Give back each line of the following items word for word, leaving out the pictures.

========

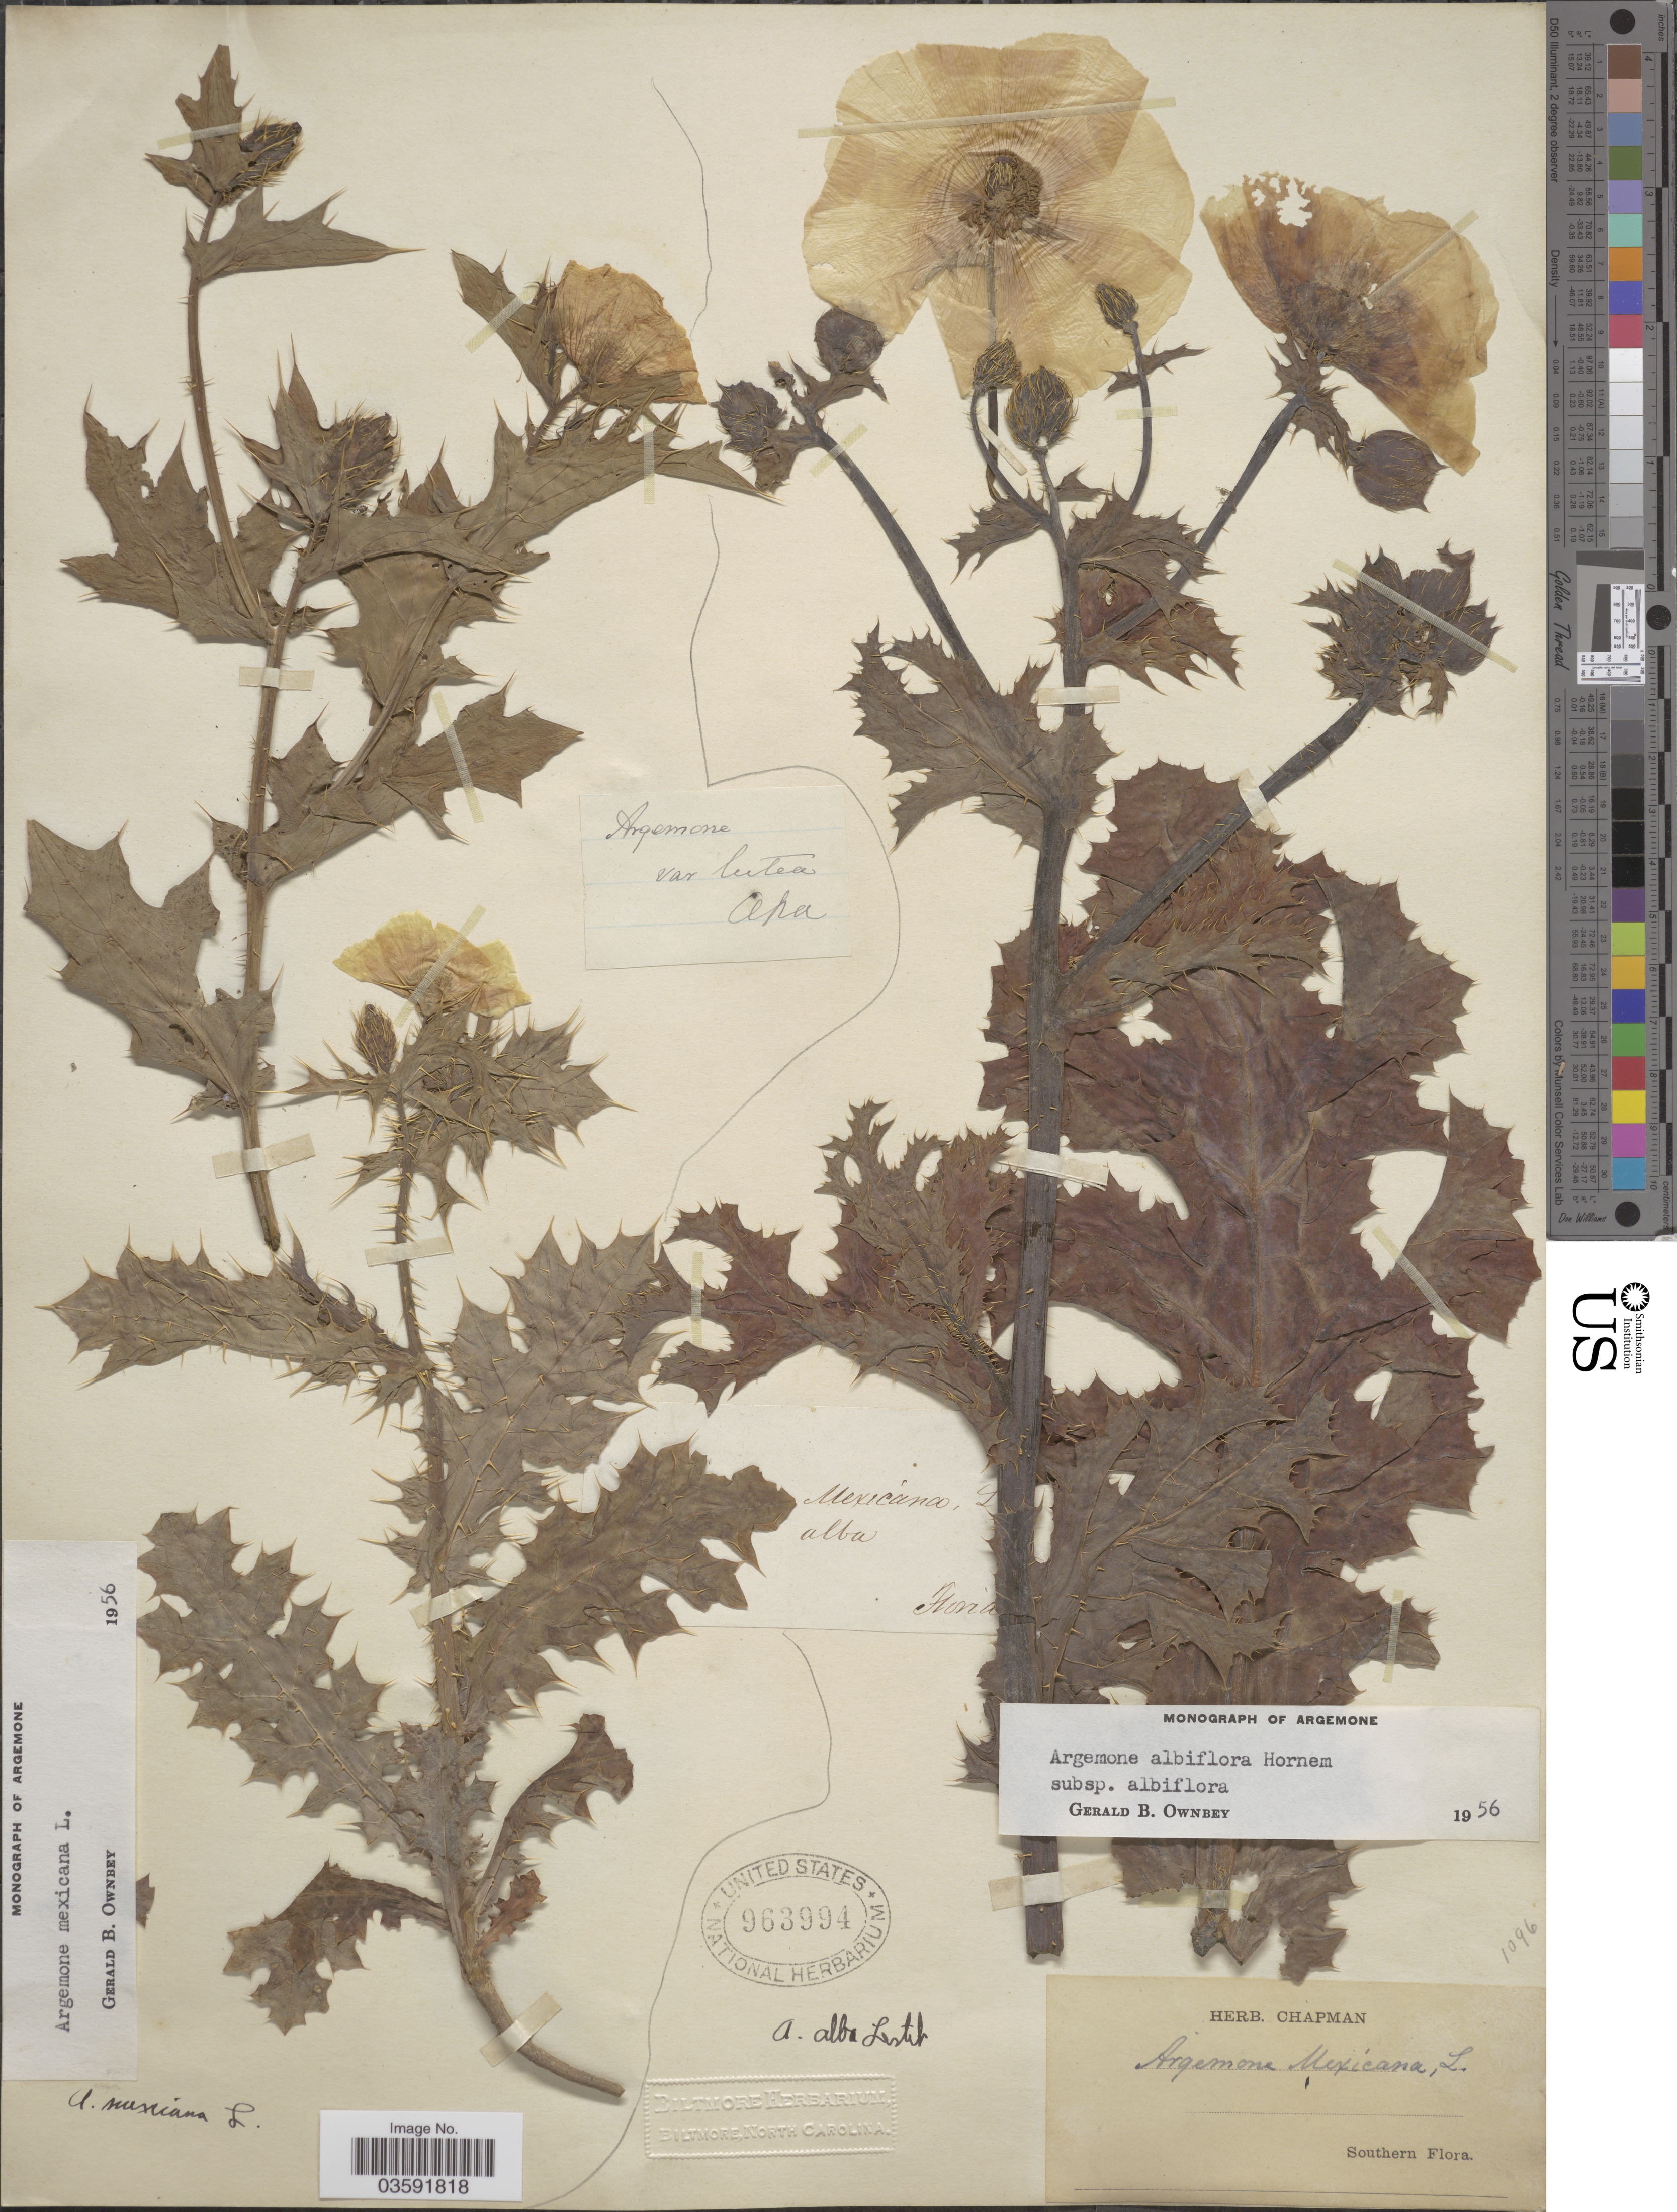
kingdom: Plantae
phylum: Tracheophyta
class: Magnoliopsida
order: Ranunculales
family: Papaveraceae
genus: Argemone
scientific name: Argemone albiflora subsp. albiflora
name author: Hornem.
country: United States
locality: Apa.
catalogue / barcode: US 963994-2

========

▶ [Result of the exercise]
kingdom: Plantae
phylum: Tracheophyta
class: Magnoliopsida
order: Ranunculales
family: Papaveraceae
genus: Argemone
scientific name: Argemone albiflora subsp. albiflora
name author: Hornem.
country: United States
locality: Apa.
catalogue / barcode: US 963994-2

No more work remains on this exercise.